■ **Problem statement**:
Where in the entries below does "shrub" appear? Copy every line that has it.

■ **Provided information**:

::::::::::

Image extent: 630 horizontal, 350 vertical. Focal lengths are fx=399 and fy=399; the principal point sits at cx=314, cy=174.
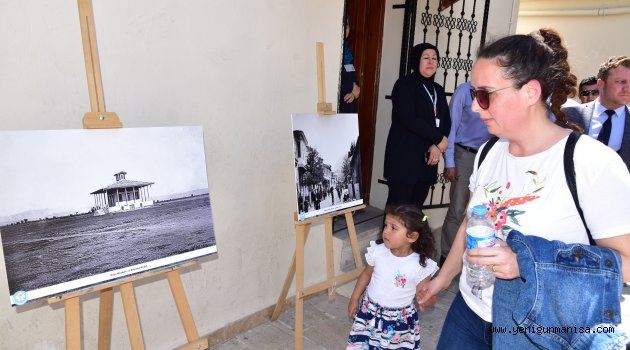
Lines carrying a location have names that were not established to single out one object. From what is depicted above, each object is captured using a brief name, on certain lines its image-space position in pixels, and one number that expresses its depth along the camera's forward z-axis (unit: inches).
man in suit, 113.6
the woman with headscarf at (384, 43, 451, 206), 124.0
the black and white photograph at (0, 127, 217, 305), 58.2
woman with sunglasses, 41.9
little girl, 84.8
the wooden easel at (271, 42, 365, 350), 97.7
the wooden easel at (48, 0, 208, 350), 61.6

::::::::::

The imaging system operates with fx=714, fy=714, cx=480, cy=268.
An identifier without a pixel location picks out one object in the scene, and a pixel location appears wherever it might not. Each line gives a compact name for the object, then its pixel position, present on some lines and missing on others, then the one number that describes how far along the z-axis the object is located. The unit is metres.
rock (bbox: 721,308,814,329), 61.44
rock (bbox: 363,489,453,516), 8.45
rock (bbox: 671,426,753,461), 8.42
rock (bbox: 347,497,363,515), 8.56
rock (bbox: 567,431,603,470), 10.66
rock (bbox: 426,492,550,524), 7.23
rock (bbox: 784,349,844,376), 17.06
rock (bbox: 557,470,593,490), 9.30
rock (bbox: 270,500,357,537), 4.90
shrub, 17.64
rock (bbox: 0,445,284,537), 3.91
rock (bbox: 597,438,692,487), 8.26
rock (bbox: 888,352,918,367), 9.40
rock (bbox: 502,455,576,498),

::::::::::

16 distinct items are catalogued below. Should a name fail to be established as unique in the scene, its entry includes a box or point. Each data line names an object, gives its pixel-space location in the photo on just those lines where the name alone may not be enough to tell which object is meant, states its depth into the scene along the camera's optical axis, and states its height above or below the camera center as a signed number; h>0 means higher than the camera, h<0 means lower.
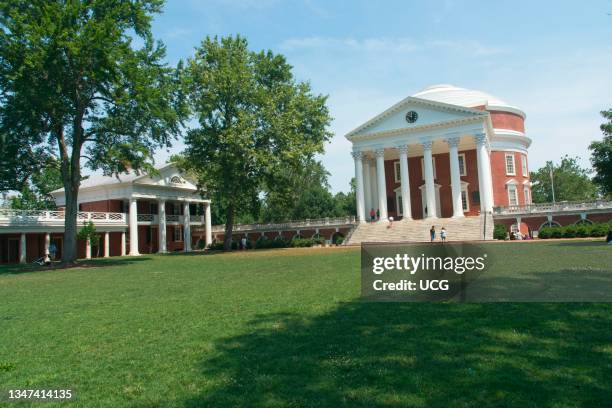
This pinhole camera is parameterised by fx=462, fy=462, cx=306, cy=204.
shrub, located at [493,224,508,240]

::::::::::

■ **Answer for the task**:
shrub, 17.64
shrub, located at [493,224,508,240]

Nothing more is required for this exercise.